▶ _EXTRAIT DU DOCUMENT_:

*-*-*

Batman Robin Turning Points

Hanté
Scénario : Ed Brubaker | Dessin : Dick Giordano

[Se déroule après Killing Joke et Un Deuil dans la Famille]
Un tueur en série du nom de L’Éboueur a assassiné une troisième personne dans Gotham City. Mais Batman laisse la police s’en charger, préférant utiliser d’autres cibles avec de nouvelle méthodes : plus furtif, plus violent et s’éclipsant rapidement après une action. Violence et solitude comme il le résume lui-même.

Gordon Batman New Gotham

Transformations
Scénario : Chuck Dixon | Dessin : Brent Anderson

[Se déroule durant Knightfall, lorsque Jean-Paul Valley reprend le costume de Batman]
Face aux agissements de plus en plus en violent et à la radicalité de Batman, Gordon soupçonne que ce ne soit plus le même homme sous le masque. Robin ne l’aide pas et le policier est contraint de se tourner vers Bane, emprisonné à vie.

*-*-*

▶ _DONNÉES FOURNIES_:
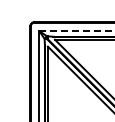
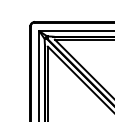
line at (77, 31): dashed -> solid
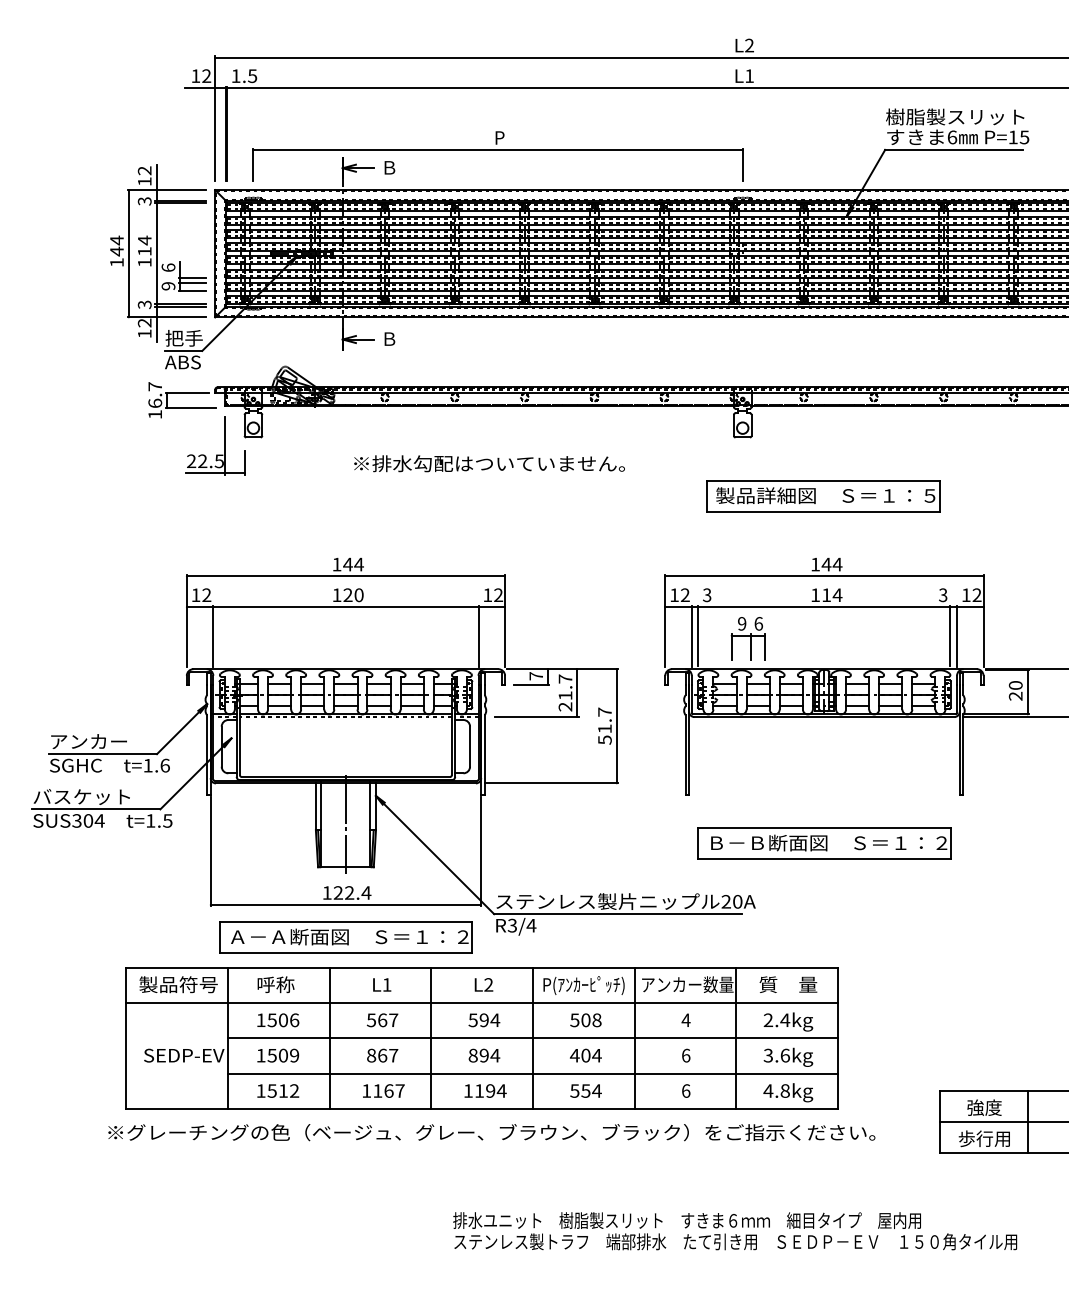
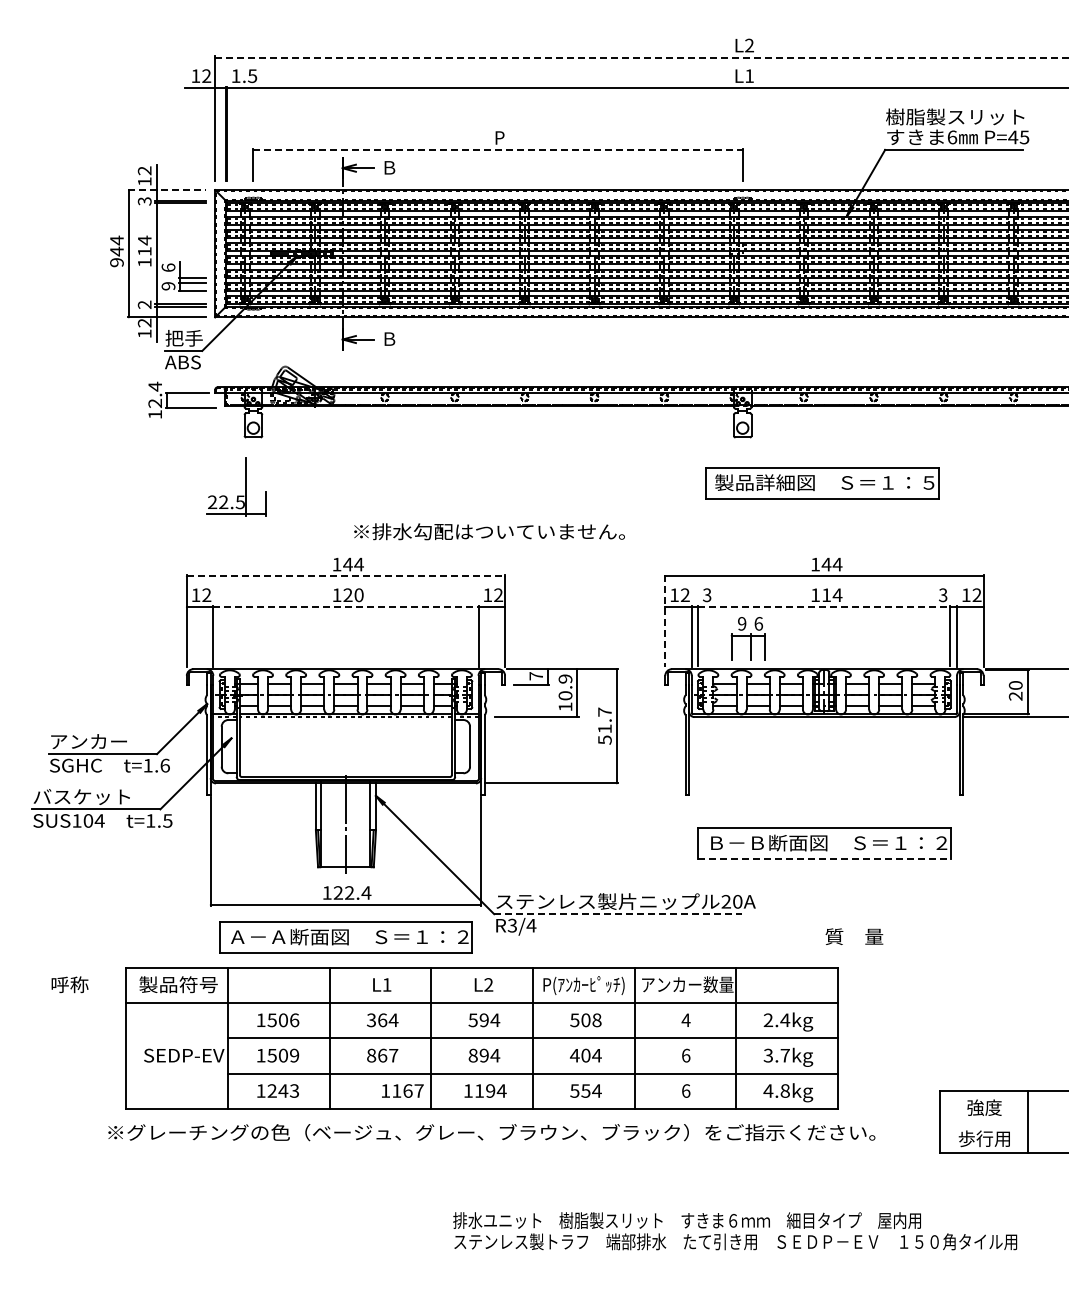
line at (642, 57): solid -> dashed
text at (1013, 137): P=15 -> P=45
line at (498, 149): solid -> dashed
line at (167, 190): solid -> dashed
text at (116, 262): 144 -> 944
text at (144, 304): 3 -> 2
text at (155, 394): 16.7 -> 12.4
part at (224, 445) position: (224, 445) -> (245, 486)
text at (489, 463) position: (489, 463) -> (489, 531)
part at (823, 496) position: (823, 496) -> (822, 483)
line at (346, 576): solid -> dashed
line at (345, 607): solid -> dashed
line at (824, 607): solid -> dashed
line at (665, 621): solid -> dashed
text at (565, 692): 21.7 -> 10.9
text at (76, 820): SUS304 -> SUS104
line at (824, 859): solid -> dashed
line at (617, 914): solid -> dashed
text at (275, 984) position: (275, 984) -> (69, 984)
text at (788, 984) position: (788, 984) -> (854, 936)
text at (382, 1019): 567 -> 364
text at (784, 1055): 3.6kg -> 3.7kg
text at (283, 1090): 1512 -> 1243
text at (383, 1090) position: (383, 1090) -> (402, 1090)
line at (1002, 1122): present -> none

*-*-*

▶ _LISTE DES TÂCHES_:
[1] Relevez tous les noms des personnes créditées au scénario ou au dessin dans l'extrait sur Batman.
[2] Poursuivez l'extrait sur Batman à la suite de sa dernière phrase.

▶ _CORRIGÉ_:
[1] Ed Brubaker, Dick Giordano, Chuck Dixon, Brent Anderson

[2]
Batman Azrael New Gotham

(Conclusion) Aussi vieux que les étoiles
Scénario : Greg Rucka | Dessin : Paul Pope

[Se déroule peut après No Man’s Land]
Un homme revient à Gotham City après plusieurs années en compagnie de sa femme et sa fille. Il souhaite voir Gordon et Batman. Ces deux derniers sont en charge de surveiller des personnes pouvant être la cible d’un attentat.

Batman Gordon New Gotham

Seconde partie – Un Homme à Terre / Batman : Officer Down (7 chapitres)

C’est l’anniversaire de Jim Gordon. Le policier fête cela dans un bar avec ses collègues et reparle de l’importance de leur métier, leur pouvoir de privatisation de la liberté de quelqu’un et l’obligation de se souvenir que chaque personne arrêtée a une famille. En rentrant chez lui pour retrouver sa fille Barbara, il croise Catwoman dans une ruelle et se fait tirer dessus. Trois balles dans le dos. Un homme à terre.

Le femme féline est vite suspectée et recherchée tandis que la police peine à trouver des témoins ou à retrouver Catwoman. La Bat-Family (Nightwing, Robin, Azrael et Batgirl) se réunit autour d’Oracle en attendant les consignes de Batman, fou de rage quand il apprend la nouvelle. Qui a tiré sur Gordon ? Celui-ci va-t-il s’en sortir sans séquelles ?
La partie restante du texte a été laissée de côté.